Work order
Starting at the line that has "据可视化分析平台v1.12.0发布" and stopping after the line that has "apă uzată permite", reproduce the listing below exactly; omit everything else.

Information
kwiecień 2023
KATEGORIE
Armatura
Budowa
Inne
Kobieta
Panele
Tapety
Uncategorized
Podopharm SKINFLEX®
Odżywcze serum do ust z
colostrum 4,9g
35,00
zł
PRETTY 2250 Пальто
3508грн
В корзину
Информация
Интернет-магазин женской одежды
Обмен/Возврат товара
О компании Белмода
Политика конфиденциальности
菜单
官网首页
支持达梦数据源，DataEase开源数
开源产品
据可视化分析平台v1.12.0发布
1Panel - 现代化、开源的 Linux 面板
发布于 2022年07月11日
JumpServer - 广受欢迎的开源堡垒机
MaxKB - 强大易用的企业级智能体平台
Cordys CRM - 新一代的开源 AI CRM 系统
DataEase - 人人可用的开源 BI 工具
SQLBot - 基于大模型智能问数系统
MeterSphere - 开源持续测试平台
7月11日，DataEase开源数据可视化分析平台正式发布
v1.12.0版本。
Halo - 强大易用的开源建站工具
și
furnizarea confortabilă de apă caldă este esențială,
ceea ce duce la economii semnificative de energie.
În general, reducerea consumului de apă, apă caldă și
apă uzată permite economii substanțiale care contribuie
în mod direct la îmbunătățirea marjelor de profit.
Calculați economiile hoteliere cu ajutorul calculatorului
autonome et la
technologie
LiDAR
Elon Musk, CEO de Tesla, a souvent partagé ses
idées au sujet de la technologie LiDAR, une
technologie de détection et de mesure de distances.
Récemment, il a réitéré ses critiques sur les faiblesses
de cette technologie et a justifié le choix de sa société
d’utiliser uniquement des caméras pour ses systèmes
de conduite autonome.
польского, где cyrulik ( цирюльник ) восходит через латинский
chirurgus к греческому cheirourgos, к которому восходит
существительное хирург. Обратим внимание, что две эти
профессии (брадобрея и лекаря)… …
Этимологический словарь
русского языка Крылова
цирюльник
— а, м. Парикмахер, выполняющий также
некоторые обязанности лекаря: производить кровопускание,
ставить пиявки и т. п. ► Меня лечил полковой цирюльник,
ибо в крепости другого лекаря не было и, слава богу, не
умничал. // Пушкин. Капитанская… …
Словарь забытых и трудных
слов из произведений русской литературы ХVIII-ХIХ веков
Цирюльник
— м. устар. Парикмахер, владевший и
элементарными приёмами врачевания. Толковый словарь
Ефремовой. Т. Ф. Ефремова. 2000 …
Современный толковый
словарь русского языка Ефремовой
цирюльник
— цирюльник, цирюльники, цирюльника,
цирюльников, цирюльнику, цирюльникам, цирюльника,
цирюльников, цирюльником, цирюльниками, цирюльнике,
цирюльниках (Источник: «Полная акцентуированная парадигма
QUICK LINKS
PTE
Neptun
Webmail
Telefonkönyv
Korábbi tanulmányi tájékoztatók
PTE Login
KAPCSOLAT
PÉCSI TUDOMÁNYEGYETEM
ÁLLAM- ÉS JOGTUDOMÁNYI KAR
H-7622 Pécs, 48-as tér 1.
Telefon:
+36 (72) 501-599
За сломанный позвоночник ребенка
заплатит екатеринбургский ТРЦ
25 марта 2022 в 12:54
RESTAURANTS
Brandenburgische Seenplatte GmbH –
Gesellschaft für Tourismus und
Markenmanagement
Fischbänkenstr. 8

Exercise solution
据可视化分析平台v1.12.0发布
1Panel - 现代化、开源的 Linux 面板
发布于 2022年07月11日
JumpServer - 广受欢迎的开源堡垒机
MaxKB - 强大易用的企业级智能体平台
Cordys CRM - 新一代的开源 AI CRM 系统
DataEase - 人人可用的开源 BI 工具
SQLBot - 基于大模型智能问数系统
MeterSphere - 开源持续测试平台
7月11日，DataEase开源数据可视化分析平台正式发布
v1.12.0版本。
Halo - 强大易用的开源建站工具
și
furnizarea confortabilă de apă caldă este esențială,
ceea ce duce la economii semnificative de energie.
În general, reducerea consumului de apă, apă caldă și
apă uzată permite economii substanțiale care contribuie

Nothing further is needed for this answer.